TASK LIST
A. In the letters about Trump's state visit, what share of the UK population does the writer from Derby say has signed the petition?
B. Translate this sentence from the letters about Trump's state visit into Spanish: "The only way to find out what the British people really think is to have a referendum."

DOCUMENT EXCERPT
▬▬▬▬▬▬▬▬▬▬

Well over a million people have signed the online petition calling on Theresa May to withdraw the invitation to President Trump to visit the UK. We call on everyone of goodwill – Muslim and non-Muslim alike – to join the campaign.
Peter Hain
Labour, House of Lords

• Some of your correspondents claiming “Double standards on Trump’s state visit” (Letters, 31 January) rather miss the point by crying “hypocrisy”. It may be true that some of those who signed the petition against Trump’s state visit – and who demonstrated en masse against his travel ban – have not protested against similar human rights abuses committed by other nations. But now these (mainly young) people have been provoked by the actions of the most powerful leader of the capitalist world, is the best response to berate them, or to educate them? Those of us who have spent much of our lives protesting against tyranny wherever it appears should be delighted to see such a mass response. We need to build this movement, share our experience and knowledge, and help connect the dots for those who are newly engaged in political action.
Professor Helen Colley
Honorary professorial research fellow, Institute of Education, University of Manchester

• Less than one-60th of the UK population has signed a petition against a state visit by Donald Trump; this is the vocal minority. The only way to find out what the British people really think is to have a referendum. Last time that happened things didn’t go too well for the liberal left who found that they were out of touch with the feelings of a sizeable portion of the population.
Andy Brown
Derby

• Despite a cross-party consensus that the US travel ban is “divisive, discriminatory and wrong”, we still despise the Tories. And they still ridicule us. Despite a “petition of the outraged” being massively outnumbered by a snap poll (over 30% approve of the travel ban), we still insist we speak for the nation (even though the petition responses are so overtly London centric). And despite the US knowing more about practical democracy than the rest of the world put together, we still believe we know best (at a time when the Labour party is in meltdown).

Surely, if we reduce ourselves to a party of flag-burners and placard-protesters, and continue to ignore the fair and reasonable forces of family self-interest, we will cede the protection of working people to others. One-nation fairness ought not to be an impossible balance.

At the end of the day the smartest political party is the one with the best arguments (and therefore the one with the most seats).
Mike Allott
Chandler’s Ford, Hampshire

• “We should promote democracy and human rights in Russia,” writes Paul Mason (We need a Dump Trump foreign policy – otherwise the UK faces catastrophe, G2, 31 January). We also need to offer strong and public moral support to those American citizens promoting democracy and human rights in the US. I refer to the dire need to restore full, constitutional voting rights to all American citizens, by restoring the Voting Rights Act 1965 to the condition it was in before being gutted by the US supreme court in its judgment of Shelby County v Holder (2013). The scale of “voter suppression” in the recent US general election has gone almost unreported in the UK. It’s about time we woke up to the retreat of democracy in that country.
David Whalley
Macclesfield, Cheshire

• I am confused by the logic of we have to invite President Trump because we have invited worse in the past. Those who fail to learn from history are doomed to repeat it, perhaps.

▬▬▬▬▬▬▬▬▬▬

RAW RECORDS

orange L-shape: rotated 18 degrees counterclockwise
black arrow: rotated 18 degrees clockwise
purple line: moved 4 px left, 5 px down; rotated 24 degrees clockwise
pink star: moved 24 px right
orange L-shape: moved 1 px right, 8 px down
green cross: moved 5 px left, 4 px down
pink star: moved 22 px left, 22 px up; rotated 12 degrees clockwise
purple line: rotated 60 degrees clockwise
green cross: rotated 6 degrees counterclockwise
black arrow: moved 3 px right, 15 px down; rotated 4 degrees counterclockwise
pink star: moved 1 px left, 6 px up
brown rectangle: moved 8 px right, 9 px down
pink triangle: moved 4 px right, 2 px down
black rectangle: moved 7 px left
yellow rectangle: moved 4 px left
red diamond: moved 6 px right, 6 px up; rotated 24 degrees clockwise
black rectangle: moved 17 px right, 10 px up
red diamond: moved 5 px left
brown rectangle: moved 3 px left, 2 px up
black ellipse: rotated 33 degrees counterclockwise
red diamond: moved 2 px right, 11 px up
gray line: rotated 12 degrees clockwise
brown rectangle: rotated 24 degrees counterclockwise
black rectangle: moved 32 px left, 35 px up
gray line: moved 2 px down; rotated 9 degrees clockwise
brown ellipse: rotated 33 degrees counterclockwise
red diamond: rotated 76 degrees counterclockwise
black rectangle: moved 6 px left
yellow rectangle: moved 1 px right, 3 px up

▬▬▬▬▬▬▬▬▬▬

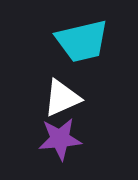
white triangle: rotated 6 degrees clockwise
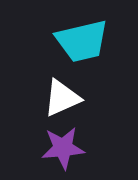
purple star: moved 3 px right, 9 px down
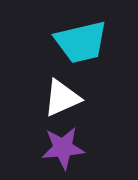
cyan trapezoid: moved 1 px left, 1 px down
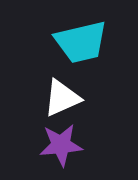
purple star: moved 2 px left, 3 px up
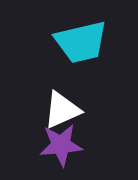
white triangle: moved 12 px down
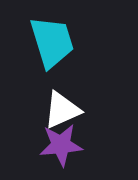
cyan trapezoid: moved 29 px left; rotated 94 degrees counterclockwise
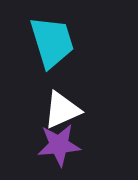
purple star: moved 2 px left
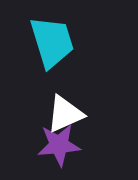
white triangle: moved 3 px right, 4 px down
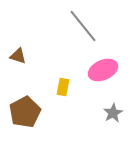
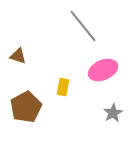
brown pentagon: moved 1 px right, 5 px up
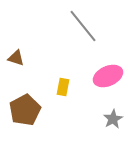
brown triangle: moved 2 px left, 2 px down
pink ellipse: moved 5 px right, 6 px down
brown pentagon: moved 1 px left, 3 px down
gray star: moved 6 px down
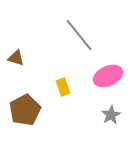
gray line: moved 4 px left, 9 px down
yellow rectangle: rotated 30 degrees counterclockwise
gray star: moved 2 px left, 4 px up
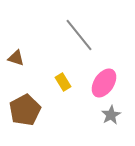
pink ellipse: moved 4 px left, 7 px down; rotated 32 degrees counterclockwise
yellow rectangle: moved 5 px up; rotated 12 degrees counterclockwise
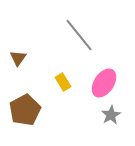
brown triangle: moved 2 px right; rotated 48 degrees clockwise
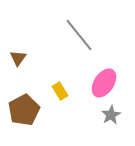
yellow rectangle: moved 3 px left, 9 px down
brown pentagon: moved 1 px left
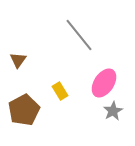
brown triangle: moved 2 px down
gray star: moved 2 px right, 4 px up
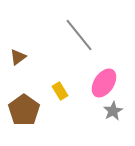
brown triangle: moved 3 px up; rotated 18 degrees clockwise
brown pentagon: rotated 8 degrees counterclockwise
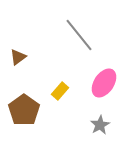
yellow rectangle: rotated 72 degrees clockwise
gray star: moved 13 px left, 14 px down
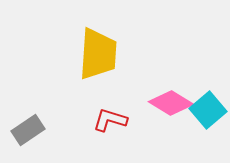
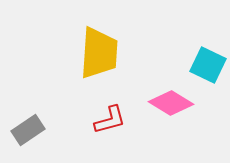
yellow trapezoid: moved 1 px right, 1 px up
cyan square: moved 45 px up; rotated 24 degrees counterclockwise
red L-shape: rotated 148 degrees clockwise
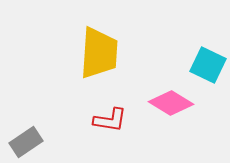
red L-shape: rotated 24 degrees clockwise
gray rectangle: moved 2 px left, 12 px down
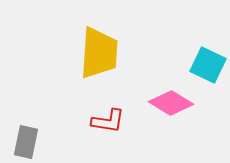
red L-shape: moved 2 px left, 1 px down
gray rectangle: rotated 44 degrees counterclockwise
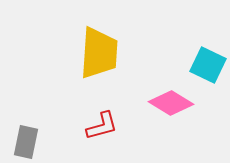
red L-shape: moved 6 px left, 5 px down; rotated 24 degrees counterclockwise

▬▬▬▬▬▬▬▬▬▬

THE ANSWERS
A. Less than one-60th of the UK population.

B. La única manera de averiguar lo que realmente piensa el pueblo británico es celebrar un referéndum.